SAN FRANCISCO -- With the Giants having lost nine of their last 10 games and the Dodgers owning a seven-game winning streak entering Tuesday night's series opener between the longtime rivals, surely an overwhelming force would be necessary to reverse each team's fortunes.
Actually, nothing extraordinary was required for the Giants to engineer a 6-2 victory that, at least temporarily, altered each team's momentum. All it took were the basics: pitching and defense.
Tim Lincecum allowed at least one baserunner in each of his six innings but prompted Los Angeles to hit into four double plays, including one started in spectacular fashion by shortstop Brandon Crawford in the sixth inning. Moreover, Lincecum proved that he remained capable of generating a much-needed strikeout, the kind of feat he once performed with wondrous regularity.

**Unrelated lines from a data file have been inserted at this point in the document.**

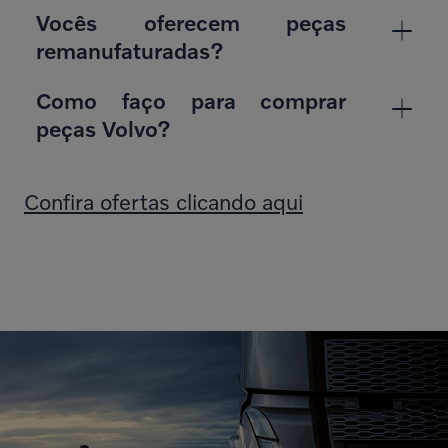
Vocês oferecem peças
remanufaturadas?
Como faço para comprar
peças Volvo?
Confira ofertas clicando aqui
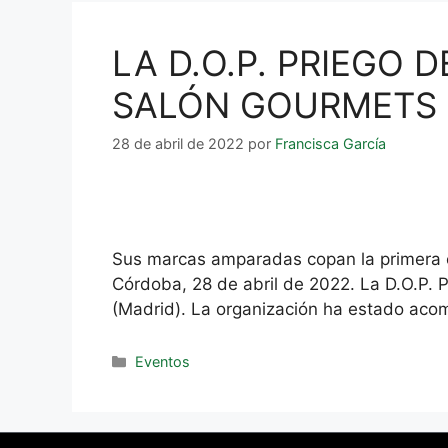
LA D.O.P. PRIEGO 
SALÓN GOURMETS C
28 de abril de 2022
por
Francisca García
Sus marcas amparadas copan la primera e
Córdoba, 28 de abril de 2022. La D.O.P. P
(Madrid). La organización ha estado ac
Eventos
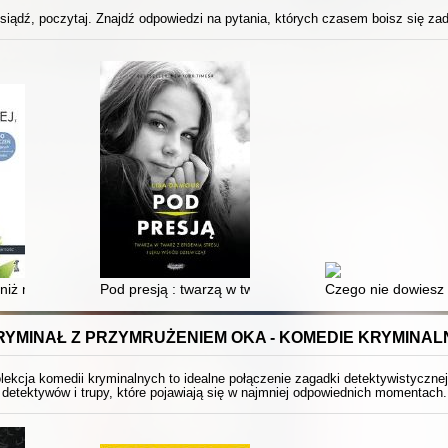
siądź, poczytaj. Znajdź odpowiedzi na pytania, których czasem boisz się za
ści o życiu, miłości i nauce
niż myślisz : dla nastolatków
Pod presją : twarzą w twarz z epidemią stresu i lęku w
Czego nie dowiesz 
RYMINAŁ Z PRZYMRUŻENIEM OKA - KOMEDIE KRYMINAL
ekcja komedii kryminalnych to idealne połączenie zagadki detektywistyczne
detektywów i trupy, które pojawiają się w najmniej odpowiednich momentach.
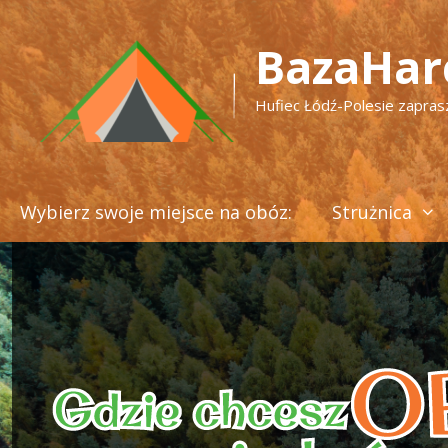
Przejdź
do
BazaHar
treści
Hufiec Łódź-Polesie zapras
Wybierz swoje miejsce na obóz:
Strużnica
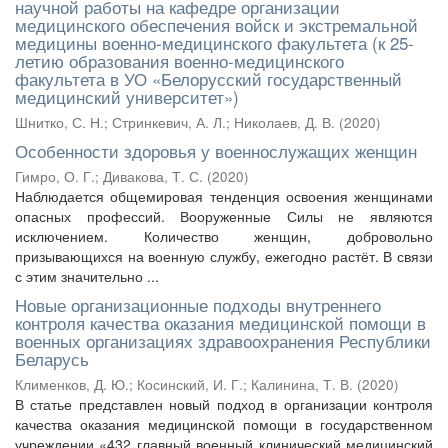
научной работы на кафедре организации
медицинского обеспечения войск и экстремальной
медицины военно-медицинского факультета (к 25-
летию образования военно-медицинского
факультета в УО «Белорусский государственный
медицинский университет»)
Шнитко, С. Н.
;
Стринкевич, А. Л.
;
Николаев, Д. В.
(
2020
)
Особенности здоровья у военнослужащих женщин
Гимро, О. Г.
;
Дивакова, Т. С.
(
2020
)
Наблюдается общемировая тенденция освоения женщинами
опасных профессий. Вооруженные Силы не являются
исключением. Количество женщин, добровольно
призывающихся на военную службу, ежегодно растёт. В связи
с этим значительно ...
Новые организационные подходы внутреннего
контроля качества оказания медицинской помощи в
военных организациях здравоохранения Республики
Беларусь
Клименков, Д. Ю.
;
Косинский, И. Г.
;
Калинина, Т. В.
(
2020
)
В статье представлен новый подход в организации контроля
качества оказания медицинской помощи в государственном
учреждении «432 главный военный клинический медицинский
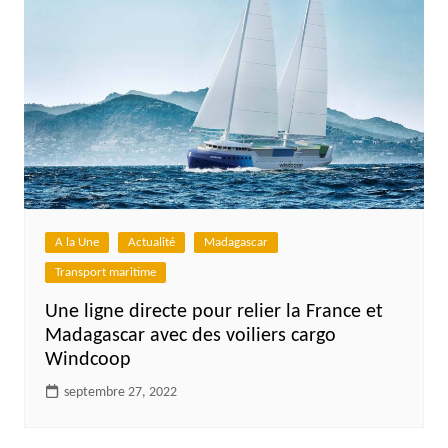
A la Une
Actualité
Madagascar
Transport maritime
Une ligne directe pour relier la France et
Madagascar avec des voiliers cargo
Windcoop
septembre 27, 2022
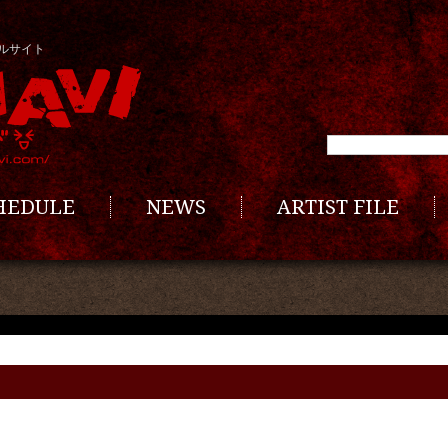
ルサイト
CHEDULE
NEWS
ARTIST FILE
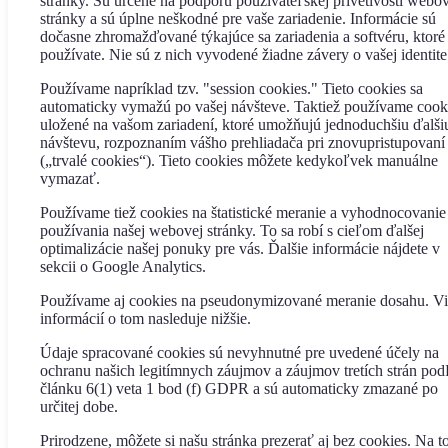
stránky. Sú určené na podporu používateľskej prívetivosti webo
stránky a sú úplne neškodné pre vaše zariadenie. Informácie sú
dočasne zhromažďované týkajúce sa zariadenia a softvéru, ktoré
používate. Nie sú z nich vyvodené žiadne závery o vašej identite
Používame napríklad tzv. "session cookies." Tieto cookies sa
automaticky vymažú po vašej návšteve. Taktiež používame cook
uložené na vašom zariadení, ktoré umožňujú jednoduchšiu ďalši
návštevu, rozpoznaním vášho prehliadača pri znovupristupovaní
(„trvalé cookies“). Tieto cookies môžete kedykoľvek manuálne
vymazať.
Používame tiež cookies na štatistické meranie a vyhodnocovanie
používania našej webovej stránky. To sa robí s cieľom ďalšej
optimalizácie našej ponuky pre vás. Ďalšie informácie nájdete v
sekcii o Google Analytics.
Používame aj cookies na pseudonymizované meranie dosahu. V
informácií o tom nasleduje nižšie.
Údaje spracované cookies sú nevyhnutné pre uvedené účely na
ochranu našich legitímnych záujmov a záujmov tretích strán pod
článku 6(1) veta 1 bod (f) GDPR a sú automaticky zmazané po
určitej dobe.
Prirodzene, môžete si našu stránka prezerať aj bez cookies. Na t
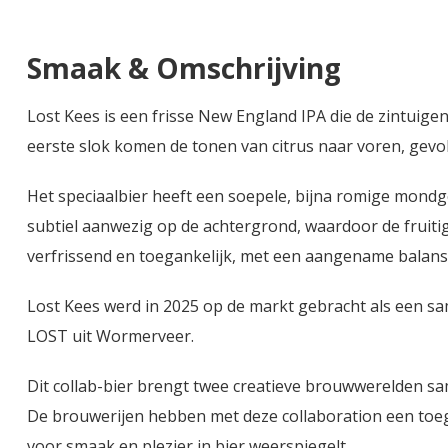
Smaak & Omschrijving
Lost Kees is een frisse New England IPA die de zintuigen
eerste slok komen de tonen van citrus naar voren, gevol
Het speciaalbier heeft een soepele, bijna romige mondgev
subtiel aanwezig op de achtergrond, waardoor de fruitig
verfrissend en toegankelijk, met een aangename balans 
Lost Kees werd in 2025 op de markt gebracht als een s
LOST uit Wormerveer.
Dit collab-bier brengt twee creatieve brouwwerelden sam
De brouwerijen hebben met deze collaboration een toegan
voor smaak en plezier in bier weerspiegelt.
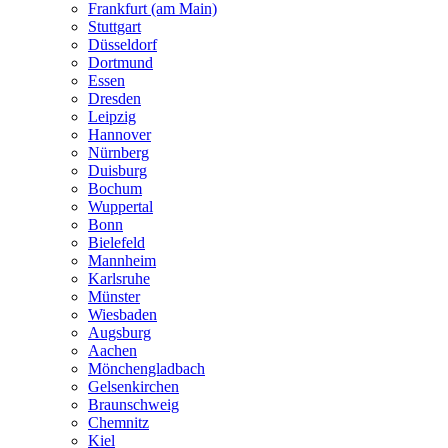
Frankfurt (am Main)
Stuttgart
Düsseldorf
Dortmund
Essen
Dresden
Leipzig
Hannover
Nürnberg
Duisburg
Bochum
Wuppertal
Bonn
Bielefeld
Mannheim
Karlsruhe
Münster
Wiesbaden
Augsburg
Aachen
Mönchengladbach
Gelsenkirchen
Braunschweig
Chemnitz
Kiel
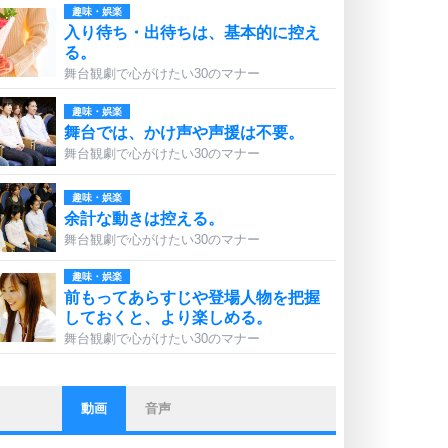
趣味・娯楽
入り待ち・出待ちは、基本的に控え
る。
舞台観劇で心がけたい30のマナー
趣味・娯楽
舞台では、かけ声や声援は不要。
舞台観劇で心がけたい30のマナー
趣味・娯楽
余計な動きは控える。
舞台観劇で心がけたい30のマナー
趣味・娯楽
前もってあらすじや登場人物を把握
しておくと、より楽しめる。
舞台観劇で心がけたい30のマナー
動画
音声
ストレス対策
他人と比べない。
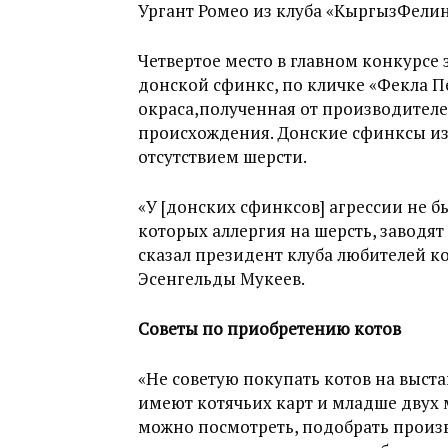
Ургант Ромео из клуба «КыргызФелин
Четвертое место в главном конкурсе
донской сфинкс, по кличке «Фекла П
окраса,полученная от производител
происхождения. Донские сфинксы и
отсутствием шерсти.
«У [донских сфинксов] агрессии не бы
которых аллергия на шерсть, заводят
сказал президент клуба любителей 
Эсенгельды Мукеев.
Советы по приобретению котов
«Не советую покупать котов на выста
имеют котячьих карт и младше двух м
можно посмотреть, подобрать произв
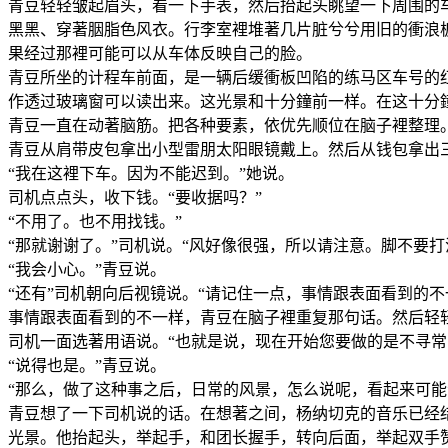
青豆轻轻皱起眉头，看一下手表，然后抬起头眺望一下周围的车
黑黑、穿著胭脂色风衣。行李室裡堆著几片脏兮兮用旧的衝浪板
果经过那裡可能可以从车体反映自己的脸。
青豆所坐的计程车前面，是一辆后缓衝板凹陷的练马区车号的红
作透过玻璃窗可以读出来。这光景和十分鐘前一样。在这十分
青豆一直在动著脑筋。把各种要素，依优先顺位在脑子裡整理
青豆从肩带皮包拿出小型雷朋太阳眼镜戴上。然后从钱包拿出
“我在这裡下车。因为不能迟到。”她说。
司机点点头，收下钱。“要收据吗？”
“不用了。也不用找钱。”
“那就谢谢了。”司机说。“风好像很强，所以请注意。脚不要打
“我会小心。”青豆说。
“还有”司机朝向后视镜说。“请记住一点，事情跟表面看到的不
事情跟表面看到的不一样，青豆在脑子裡重复那句话。然后轻轻
司机一面选著用语说。“也就是说，现在开始您要做的是不寻
“说得也是。”青豆说。
“那么，做了这种事之后，日常的风景，怎么说呢，看起来可
青豆想了一下司机说的话。在想著之间，杨纳切克的音乐已经
光景。他抬起头，举起手，和团长握手，转向后面，举起双手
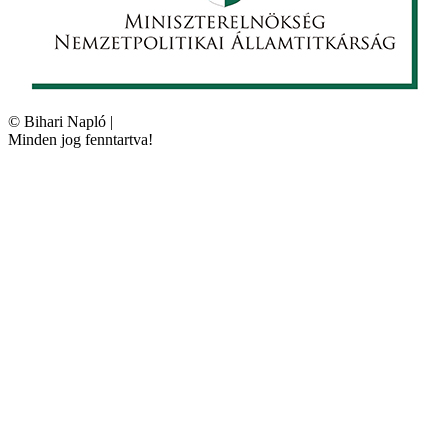
©
Bihari Napló
|
Minden jog fenntartva!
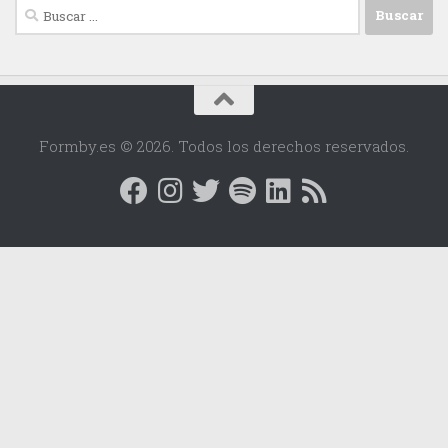
Buscar:
Formby.es © 2026. Todos los derechos reservados.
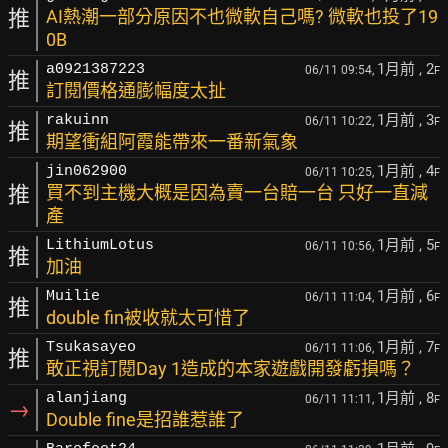
推
AI熱潮一部分原因不也微軟自己嗎? 微軟也投了19
0B
1月前
, 2
a0921387223
06/11 09:54,
F
推
訂閱價格通膨幅度太扯
1月前
, 3
rakuinn
06/11 10:22,
F
推
期望衝組阿霞能帶來一番新氣象
1月前
, 4
jin062900
06/11 10:25,
F
推
買不到主機大概是因為賣一台賠一台 只好一直減
產
1月前
, 5
LithiumLotus
06/11 10:56,
F
推
加油
1月前
, 6
Muilie
06/11 11:04,
F
推
double fin被收就太可惜了
1月前
, 7
Tsukasayeo
06/11 11:06,
F
推
敢正視訂閱Day 1造成的本家遊戲開發虧損嗎？
1月前
, 8
alanjiang
06/11 11:11,
F
→
Double fine是招誰惹誰了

The most notable example of this occurred in the fifth inning, with two outs, a run in and Alex Guerrero on second base. Lincecum struck out Jimmy Rollins on a 3-2 changeup to end the inning and prevent Yasiel Puig, representing the potential tying run, from bringing his menacing presence into the batter's box.
No longer possessing his 95 mph fastball, Lincecum won his challenge against Rollins with sheer guile.
"I tried to give him something I knew he was going to try to swing at," Lincecum said. "I know these people get aggressive off me, and I know I can get erratic at times."
Not this time. And not on this evening overall. Lincecum walked three and threw only 46 strikes in 85 pitches, but he maintained enough control to avoid pitching himself out of the game prematurely, as he has done in recent seasons.
"You pitch with your stuff," Giants manager Bruce Bochy said. "It's not about velocity. It's about command and having some pitches to work with. And Timmy has that. He missed some spots at times but kept his poise out there and made pitches when he had to."
Lincecum's sure-handed infielders also contributed.
Crawford provided the highlight by diving to snare Howie Kendrick's sharp grounder up the middle with one out and Puig on first base in the sixth. Lying flat on his stomach, Crawford shoveled the ball from his glove to Joe Panik, who short-hopped his throw to first base with Puig bearing down on him. Buster Posey made a clean grab, which proved essential when the Dodgers requested a replay review that confirmed the out call.
"I was just trying to get to it and keep it in the infield," Crawford said. "Once I got to it, I wasn't going to try to exchange with my hands, so I flipped it to Joe. He made a good turn and Buster made a good pick."